I can guarantee that there is no data change after calculating "aux" tables.
Let's take one example:
Supose I have a Query "X", so I persist it's results in "Table_X". The record set is something like this:
PERSON* FIELD_A* FIELD_ B FIELD_C
=======================================================
1 10 Value1 Value2
1 20 Value3 Value4
1 30 Value5 Value6
------------------------------------------------------
2 10 Value1 Value2
2 20 Value3 Value4
------------------------------------------------------
3 20 Value3 Value4
3 30 Value5 Value6
------------------------------------------------------
etc..
(*)Primary key is: person, field_a
As you can see, each "person" has his subset of records in this table.
So, I can fetch quickly his records just with
"select * from table_x where person = <person>"
.
I will always fetch ONLY by <person>
, and all my queries has the same "face": "PERSON" + Some_Fields.

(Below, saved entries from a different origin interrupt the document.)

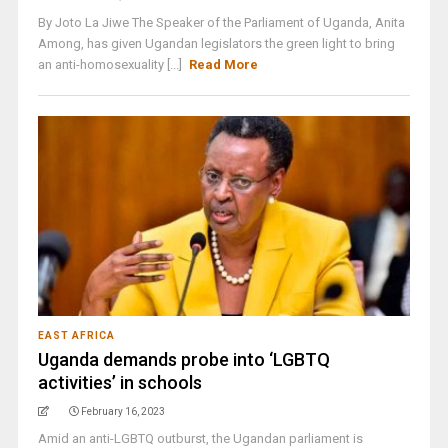
By Joto La Jiwe The Speaker of the Parliament of Uganda, Anita
Among, has given Ugandan legislators the green light to bring
an anti-homosexuality [...]
Read More
EAST AFRICA
Uganda demands probe into ‘LGBTQ
activities’ in schools
February 16, 2023
Amid an anti-LGBTQ outburst, the Ugandan parliament is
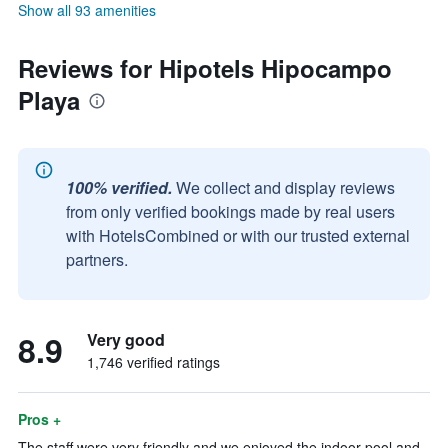
Show all 93 amenities
Reviews for Hipotels Hipocampo
Playa
100% verified.
We collect and display reviews
from only verified bookings made by real users
with HotelsCombined or with our trusted external
partners.
8.9
Very good
1,746 verified ratings
Pros +
The staff were very friendly and we enjoyed the indoor pool and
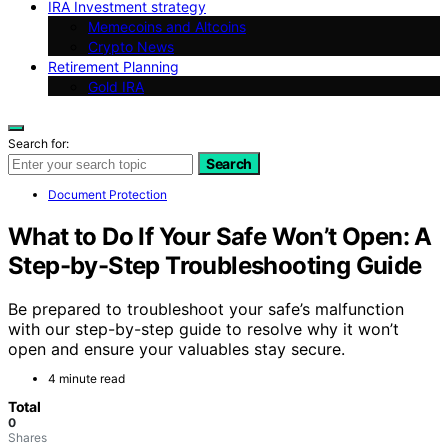
IRA Investment strategy
Memecoins and Altcoins
Crypto News
Retirement Planning
Gold IRA
Search for:
Search
Document Protection
What to Do If Your Safe Won’t Open: A
Step-by-Step Troubleshooting Guide
Be prepared to troubleshoot your safe’s malfunction
with our step-by-step guide to resolve why it won’t
open and ensure your valuables stay secure.
4 minute read
Total
0
Shares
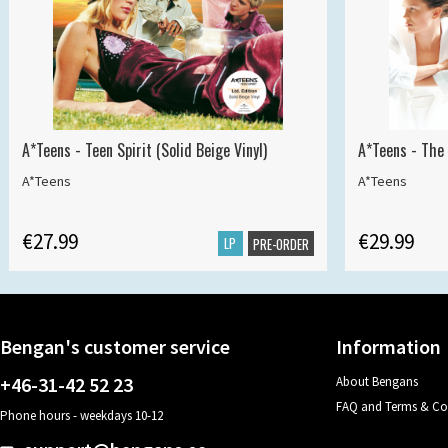
A*Teens - Teen Spirit (Solid Beige Vinyl)
A*Teens - The 
A*Teens
A*Teens
€27.99
€29.99
LP
PRE-ORDER
Bengan's customer service
Information
+46-31-42 52 23
About Bengans
FAQ and Terms & Co
Phone hours - weekdays 10-12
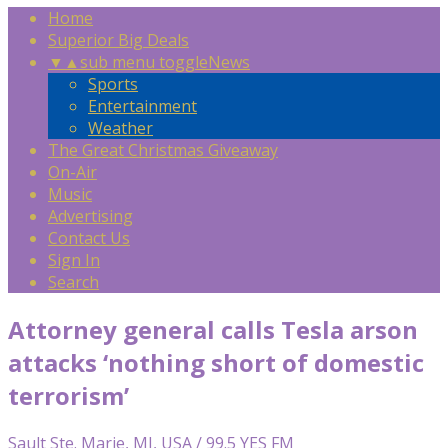
Home
Superior Big Deals
▼
▲
sub menu toggle
News
Sports
Entertainment
Weather
The Great Christmas Giveaway
On-Air
Music
Advertising
Contact Us
Sign In
Search
Attorney general calls Tesla arson
attacks ‘nothing short of domestic
terrorism’
Sault Ste. Marie, MI, USA / 99.5 YES FM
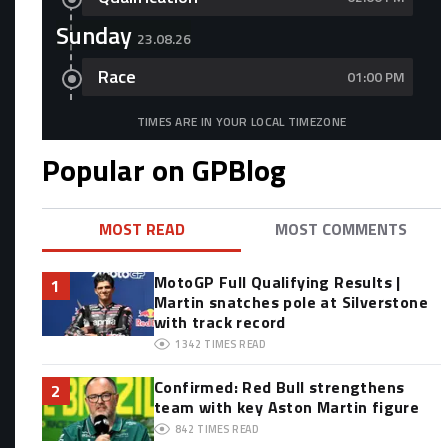
Sunday
23.08.26
Race
01:00 PM
TIMES ARE IN YOUR LOCAL TIMEZONE
Popular on GPBlog
MOST READ
MOST COMMENTS
MotoGP Full Qualifying Results |
1
Martin snatches pole at Silverstone
with track record
1342
TIMES READ
Confirmed: Red Bull strengthens
2
team with key Aston Martin figure
842
TIMES READ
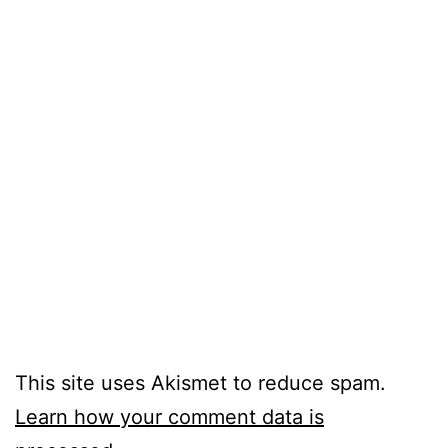
This site uses Akismet to reduce spam.
Learn how your comment data is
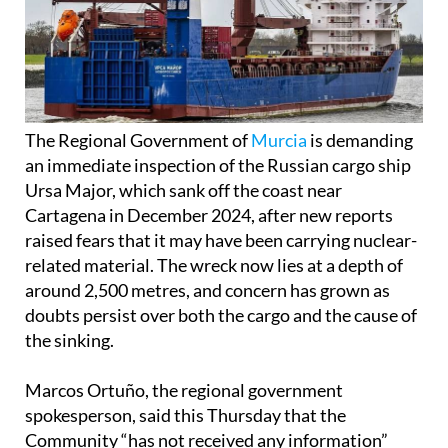
The Regional Government of
Murcia
is demanding
an immediate inspection of the Russian cargo ship
Ursa Major, which sank off the coast near
Cartagena in December 2024, after new reports
raised fears that it may have been carrying nuclear-
related material. The wreck now lies at a depth of
around 2,500 metres, and concern has grown as
doubts persist over both the cargo and the cause of
the sinking.
Marcos Ortuño, the regional government
spokesperson, said this Thursday that the
Community “has not received any information”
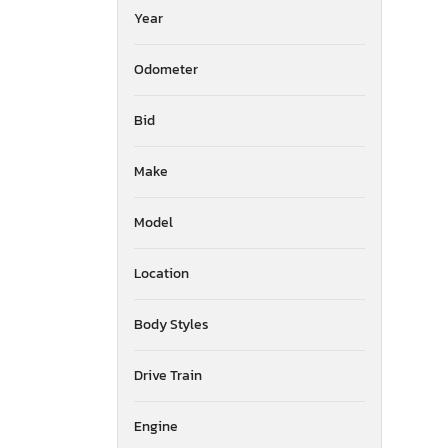
Year
Odometer
Bid
Make
Model
Location
Body Styles
Drive Train
Engine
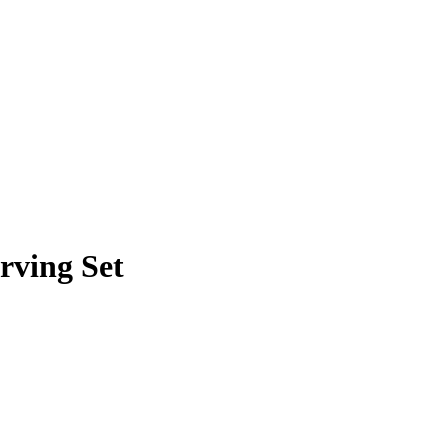
erving Set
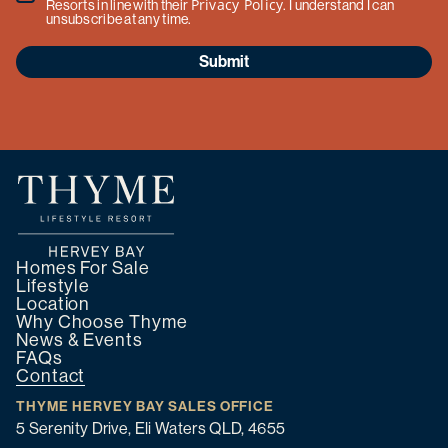
Privacy Policy
Resorts in line with their
. I understand I can
unsubscribe at any time.
Submit
Homes For Sale
Lifestyle
Location
Why Choose Thyme
News & Events
FAQs
Contact
THYME HERVEY BAY SALES OFFICE
5 Serenity Drive, Eli Waters QLD, 4655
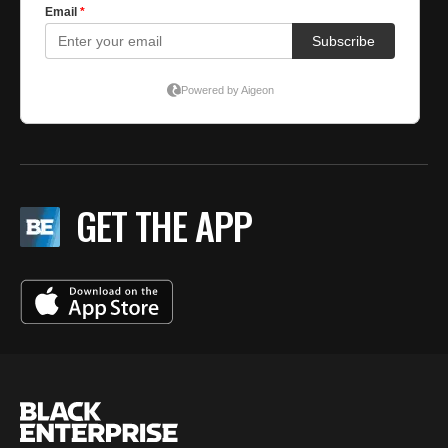
GET THE APP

IMPORTANT: All "aux" tables can be readed (obviously, with "old" data until I commit) by others transactions while I'm "re-populating" them. But I can guarantee that they are never updated by those transactions.
My current process is:
- START TRANSACTION;
- DO A LOTS OF OPERATIONS ON DATABASE. INSERT / UPDATE / DELETE ON SEVERAL TABLES.

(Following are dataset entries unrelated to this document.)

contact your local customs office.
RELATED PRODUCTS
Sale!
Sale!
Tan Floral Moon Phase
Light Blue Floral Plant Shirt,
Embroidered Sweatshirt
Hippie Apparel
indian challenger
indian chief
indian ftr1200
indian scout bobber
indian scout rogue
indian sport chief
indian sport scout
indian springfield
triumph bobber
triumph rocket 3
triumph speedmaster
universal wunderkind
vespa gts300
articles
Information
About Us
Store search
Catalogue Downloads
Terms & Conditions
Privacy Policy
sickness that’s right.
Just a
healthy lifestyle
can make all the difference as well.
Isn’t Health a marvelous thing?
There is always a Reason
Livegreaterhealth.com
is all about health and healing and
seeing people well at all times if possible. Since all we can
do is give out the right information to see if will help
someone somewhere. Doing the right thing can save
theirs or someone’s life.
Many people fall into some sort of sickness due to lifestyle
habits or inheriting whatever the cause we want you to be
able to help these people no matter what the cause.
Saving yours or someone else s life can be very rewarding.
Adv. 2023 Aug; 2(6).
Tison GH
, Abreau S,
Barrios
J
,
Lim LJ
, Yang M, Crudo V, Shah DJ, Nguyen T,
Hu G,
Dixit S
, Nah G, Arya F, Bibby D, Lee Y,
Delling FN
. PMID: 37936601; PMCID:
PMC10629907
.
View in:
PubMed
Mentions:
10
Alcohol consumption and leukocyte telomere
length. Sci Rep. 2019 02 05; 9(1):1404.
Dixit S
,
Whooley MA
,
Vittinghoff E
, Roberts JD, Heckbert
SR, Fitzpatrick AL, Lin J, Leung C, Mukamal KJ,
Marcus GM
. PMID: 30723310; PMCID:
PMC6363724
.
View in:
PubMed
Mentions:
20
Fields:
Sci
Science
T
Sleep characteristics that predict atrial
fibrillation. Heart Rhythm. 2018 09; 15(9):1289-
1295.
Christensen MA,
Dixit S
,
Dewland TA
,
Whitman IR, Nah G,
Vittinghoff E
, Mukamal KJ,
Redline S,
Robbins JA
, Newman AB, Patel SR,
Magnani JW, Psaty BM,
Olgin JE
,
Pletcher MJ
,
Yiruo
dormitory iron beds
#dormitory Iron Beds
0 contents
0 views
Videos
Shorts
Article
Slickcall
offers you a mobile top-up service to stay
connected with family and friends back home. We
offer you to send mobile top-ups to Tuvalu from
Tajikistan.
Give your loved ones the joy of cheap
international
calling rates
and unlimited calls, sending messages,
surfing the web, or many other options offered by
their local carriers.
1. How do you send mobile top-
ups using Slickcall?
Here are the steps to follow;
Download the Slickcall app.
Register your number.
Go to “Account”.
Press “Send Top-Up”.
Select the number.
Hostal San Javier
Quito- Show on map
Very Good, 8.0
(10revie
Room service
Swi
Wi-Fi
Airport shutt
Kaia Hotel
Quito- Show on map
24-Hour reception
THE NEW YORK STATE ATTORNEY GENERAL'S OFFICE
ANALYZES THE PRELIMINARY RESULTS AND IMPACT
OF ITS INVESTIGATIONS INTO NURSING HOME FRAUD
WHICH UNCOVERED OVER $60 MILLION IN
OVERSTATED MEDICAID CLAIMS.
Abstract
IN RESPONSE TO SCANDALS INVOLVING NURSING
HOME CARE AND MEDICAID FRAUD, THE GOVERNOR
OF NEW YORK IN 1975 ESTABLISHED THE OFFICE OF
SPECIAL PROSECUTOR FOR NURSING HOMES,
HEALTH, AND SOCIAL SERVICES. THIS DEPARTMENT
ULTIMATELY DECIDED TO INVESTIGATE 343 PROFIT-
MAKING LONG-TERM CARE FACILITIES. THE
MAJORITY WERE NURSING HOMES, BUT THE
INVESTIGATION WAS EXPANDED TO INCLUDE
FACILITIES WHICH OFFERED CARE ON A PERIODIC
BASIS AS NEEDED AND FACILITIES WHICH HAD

- AFTER THAT, I WILL CALCULATE "AUX" TABLES
- LOOP THROUGH ALL MY "QUERIES": (WHERE HERE WE CAN CALL AS "X")
- LOOP TROUGHT ALL "PERSON": (WHERE HERE WE CAN CALL AS <person>)
- DELETE FROM <TABLE_X> WHERE PERSON = <person>;
- INSERT INTO <TABLE_X> (PERSON, FIELD_A, FIELD_B, FIELD_C)
(SELECT <person>,
FIELDS...
FROM "LOTS OF TABLES"
JOIN "COMPLEX SQL"...
WHERE SOME_FIELD = <person>
);
- END LOOP "PERSON"
- END LOOP "QUERIES"
- COMMIT;
Considerations:
Some of those tables has thousands of records, and often only just a few records need to be update / delete / insert if comparing with the record set already "existing" in the table.
As deleting and "re-inserting" is causing too much "disk i/o" (so obvious), and I need to "update" just a few records, I'm trying to get an efficient way of doing it.
I tried to delete / update / insert in separeted steps, doing it directly from "complex query", but it takes too much time, because query was executed 3 times (once for delete, other for update e another for insert).
Any suggestions?